***** SOURCE EXTRACT *****

August 31st, 2021
Half-full airlifts took off from Hamid Karzai International Airport on Thursday against a backdrop of rising smoke. Explosions outside Abbey Gate killed dozens: Afghans, U.S. citizens, civilians, and military personnel are among the dead and injured.
Half a country was standing at the gates with targets on their backs. My fear is that the recklessness and incompetence of the U.S.-led evacuation is exposing the airport in Kabul to massacre.
A field grade officer in the U.S. Armed Forces reached out with news validating these nightmares.
“I don’t [think] anyone outside the airport truly realizes what a shit show it is. There are still many US Citizens, green card holders, and their families stuck outside the gates and 1000s of brave, deserving, and threatened Afghans.”
The desperation in their request surprised me: please, pressure the Biden Administration to stay past the August 31st deadline. They continued, “I’ve been running an Underground Railroad to get Afghans through the gate by having a contact I have there use his soldiers to fight through the crowds and extract them.”
“Pregnant women, American citizens, a nurse who was trampled and her family, a one-year old baby… these are the people I’ve helped cross. It feels like it’s Schindler’s List.”
When my source paused for a breath on the phone, I asked the probability of safely evacuating everyone on the Special Immigrant Visa list before September. They responded, “no chance.”
What the Biden Administration neglects to advertise is that the artificial deadline is forcing military personnel to scramble in order to save their contacts and their families’ lives. Sources on the ground say there is no sense of order and no way of centrally tracking who has been evacuated and who is stuck. It is a free-for-all.
In the aftermath of the Thursday explosions, the Railroad Operator reached back out: “some officer on the ground is making immigration decisions. State, DoD [the Department of Defense], and the President think we are still getting SIVs [Special Immigrant Visas] out. But the soldiers are being told only American citizens (AMCITS), meaning aircraft are leaving with empty seats, including charter flights paid by charities can’t be filled. The mismatched messaging by the administration is giving all of these deserving Afghans misplaced hope and endangering them.”

*****

### REQUIRED ACTION A
List the people the officer says they have helped cross, as named in the Kabul evacuation account.
### REQUIRED ACTION B
Carry the Kabul evacuation account forward, starting after its final sentence.

***** INFORMATION GIVEN *****

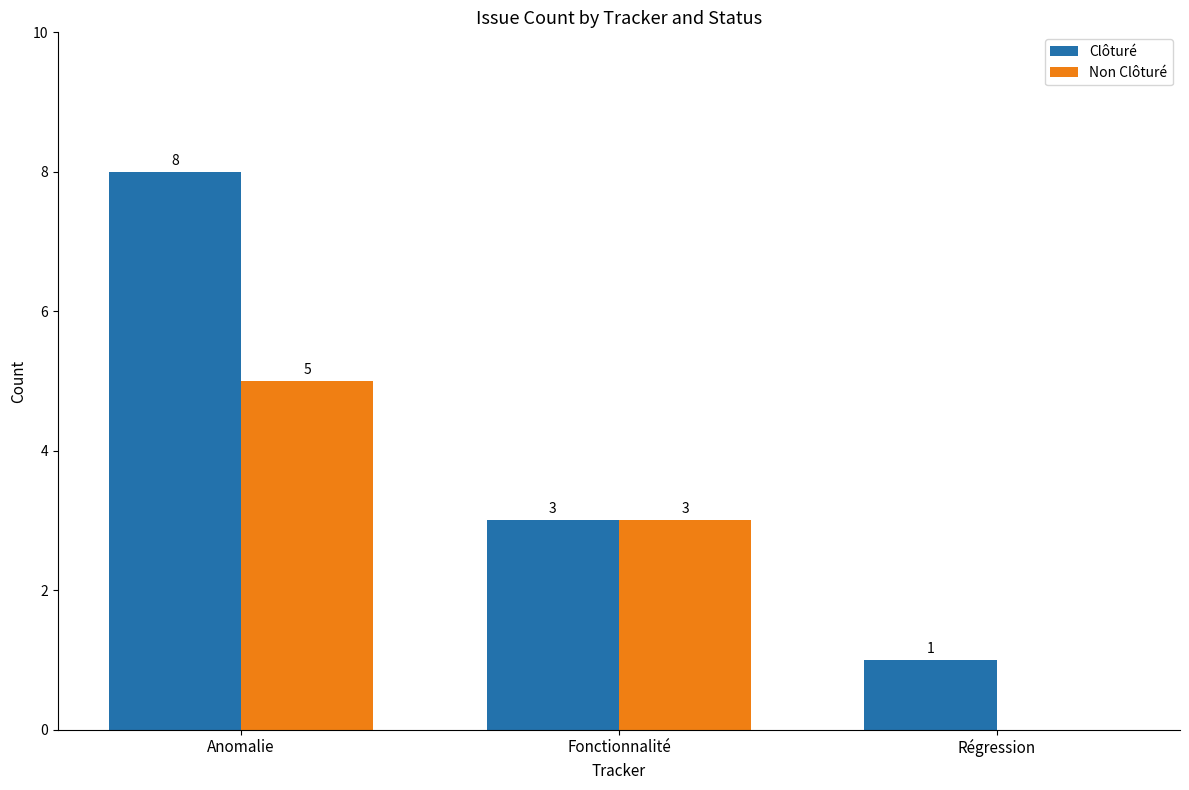

What is the average value of the Non Clôturé series?

3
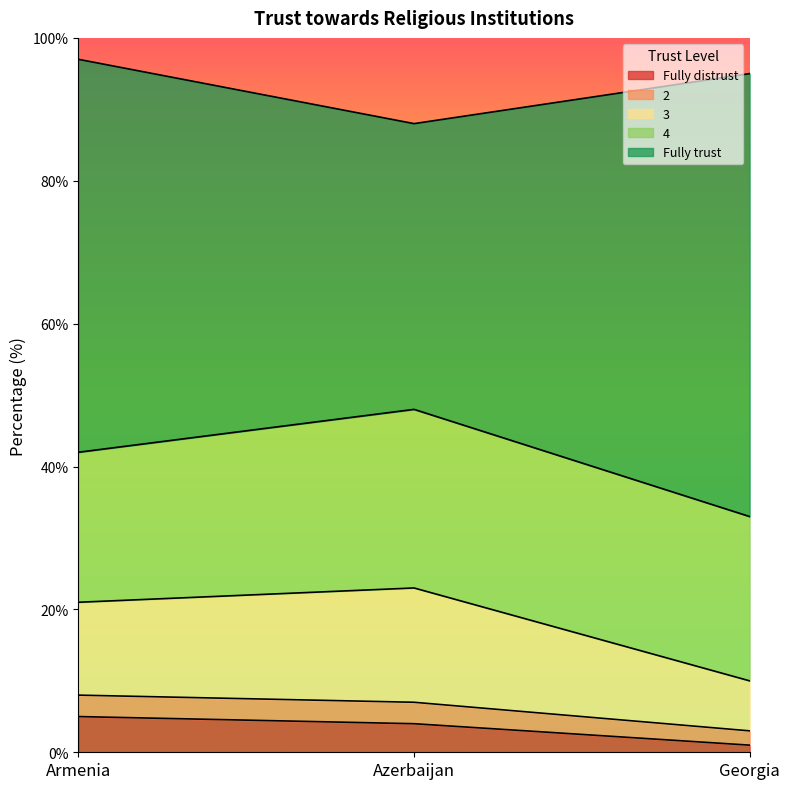

List the labels in order of 2 value, smallest first.

Georgia, Armenia, Azerbaijan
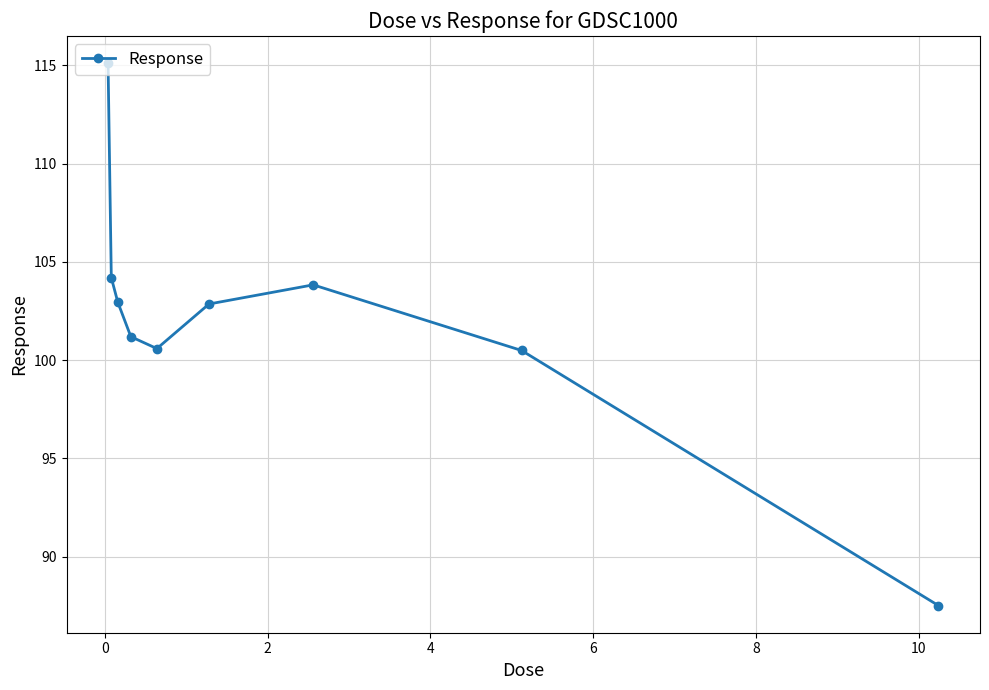

What is the value of the 8th point from the left?

100.5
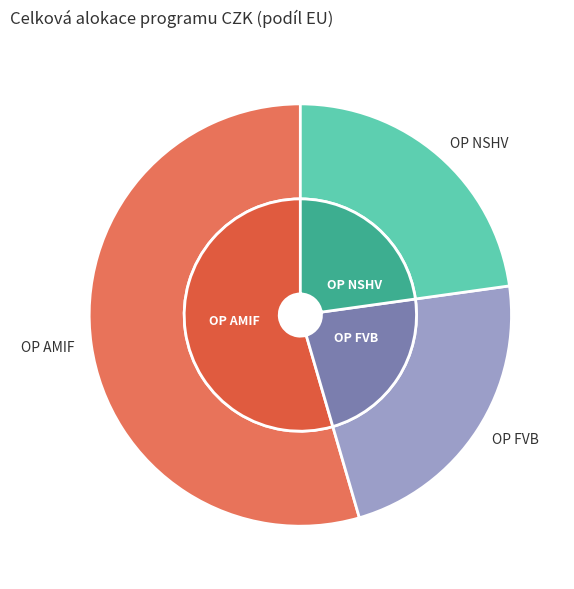

Which category accounts for the majority?

OP AMIF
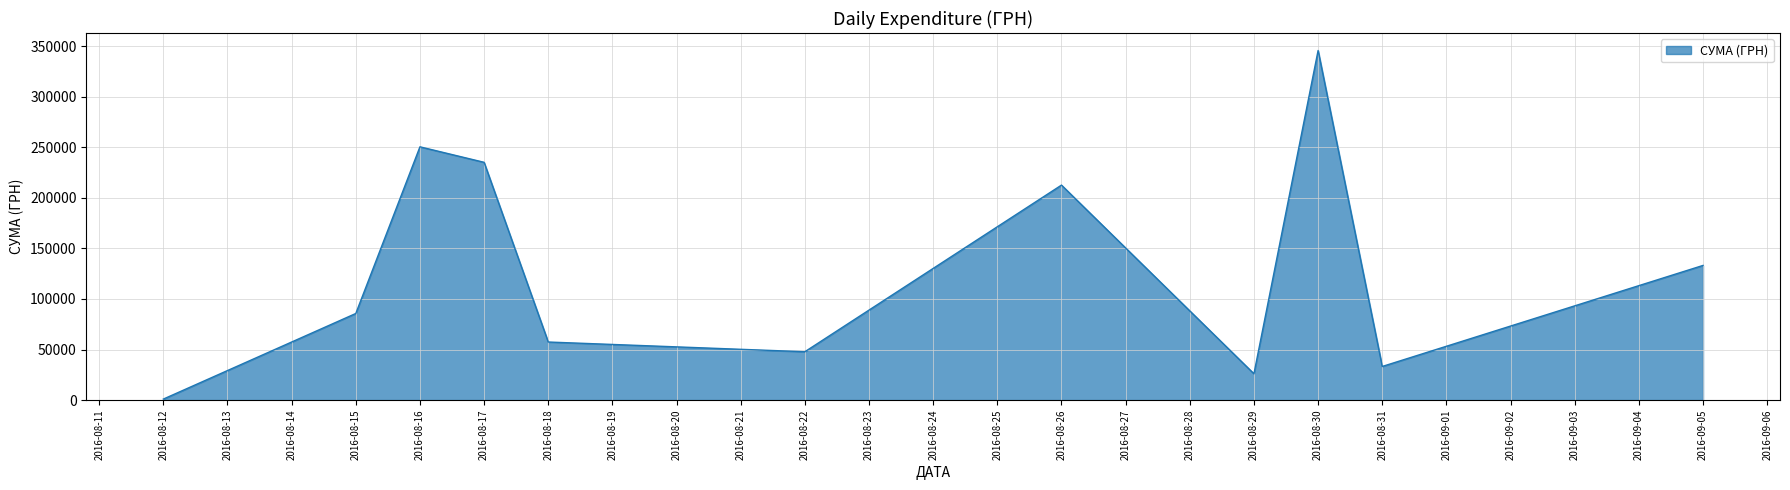

Where is the data nearest to the value 173342?

2016-08-26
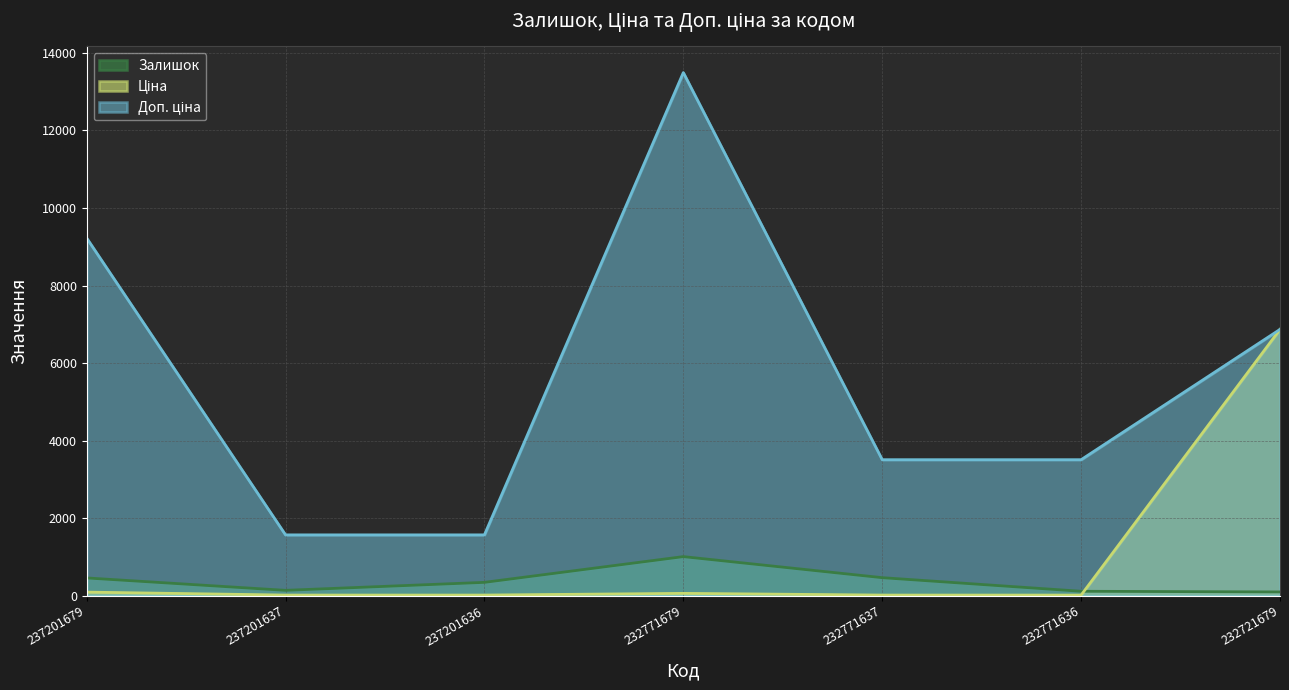

True or false: Ціна and Доп. ціна intersect in this chart.

False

*****

### REPLY A
Pregnant women; American citizens; a nurse who was trampled and her family; a one-year old baby.

### REPLY B
Did the Afghans who died outside the gates of the Kabul Airport die from false promises? Instead of an orderly process operated out of an Air Base like Bagram, asylum seekers at the gates were sitting ducks. There was no communication, so everyone assembled at the airport.
“I don’t think there is a functioning system to account for who is still left and give them instructions. People are operating off their cell phones and it’s very informal,” texted the Underground operator before sharing the Whatsapp number for their friend, Fawad.
Fawad, an Afghan Air Force pilot and interpreter for the United States Armed Forces, was the first person to confirm that he escaped the Kabul airport and landed in the U.A.E. on Wednesday. If only AMCITS were evacuated, Fawad would not qualify.
He wrote clearly, “there is a moral obligation for the United States to uphold the wishes of the soldiers who served beside these brave Afghans and give these men the opportunity to begin new lives in America for their dedicated support during Operation Enduring Freedom.”
Over 300,000 Afghan civilians worked alongside the U.S. Mission in Afghanistan over the last two decades, but until the recent landing of 2,000 already-processed asylum seekers, the U.S. has only settled only a handful of Afghans with Special Immigrant Visas since allotting them in 2014. Now, everyone associated with the United States is at risk of violent death at the hands of the Taliban. This process needed to happen years ago.
Reuters estimates that 114,000 people have been airlifted out of the Kabul airport since August 14th; of those, the United States has evacuated 5,400 U.S. citizens. An overwhelming majority of refugees are being received by other countries.
I'd say do the math, but the New York Times already did. 250,000 Afghans who worked for the U.S. are stuck in a country overrun by people who consider them traitors.
So why the rushed timing?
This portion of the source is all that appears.